Retype everything in the article on signing holiday cards below, from "Examples: Happy holidays" down to "not an -es.", without changing a single character.

TEXT SHOWN:
# # # #

GSA Instagram Facebook Twitter LinkedIn

Content Queen: How to Properly Sign your Holiday Cards

A brief holiday public service announcement from the Content Queen.

’Tis the season that makes all grammar and punctuation nerds cringe. I’m talking about Christmas cards and how to sign them. Specifically, how to correctly make your family name plural. You might wonder what this has to do with direct marketing. Well, your family name is your brand, and we are all about brand around here. Plus, just consider this a little holiday gift from us to you, so you don’t risk annoying the grammar sticklers in your life. Pour an eggnog and let’s get started with a quick tutorial:

Rule #1

Do not use an apostrophe. Ever.
Correct: Happy holidays from the Smiths.
Incorrect: Happy holidays from the Smiths’. Happy holidays from the Smith’s.

Rule #2

If your last name ends in s, x, z, ch or sh, simply add -es to your name.
Examples: Happy holidays from the Joneses, the Foxes, the Schultzes, the Riches, the Nashes. Exception: If your last name ends in ch but is pronounced with a hard k sound, add only an -s, not an -es.
Should you stick an apostrophe at the end, because, you know, it ends in an “s”? No. Never.

# # # #

INFORMATION SHOWN:

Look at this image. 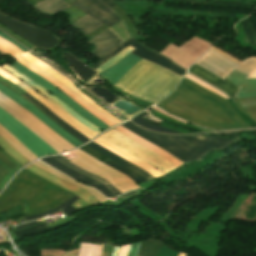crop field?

# # # #

TASK SOLUTION:
Examples: Happy holidays from the Joneses, the Foxes, the Schultzes, the Riches, the Nashes. Exception: If your last name ends in ch but is pronounced with a hard k sound, add only an -s, not an -es.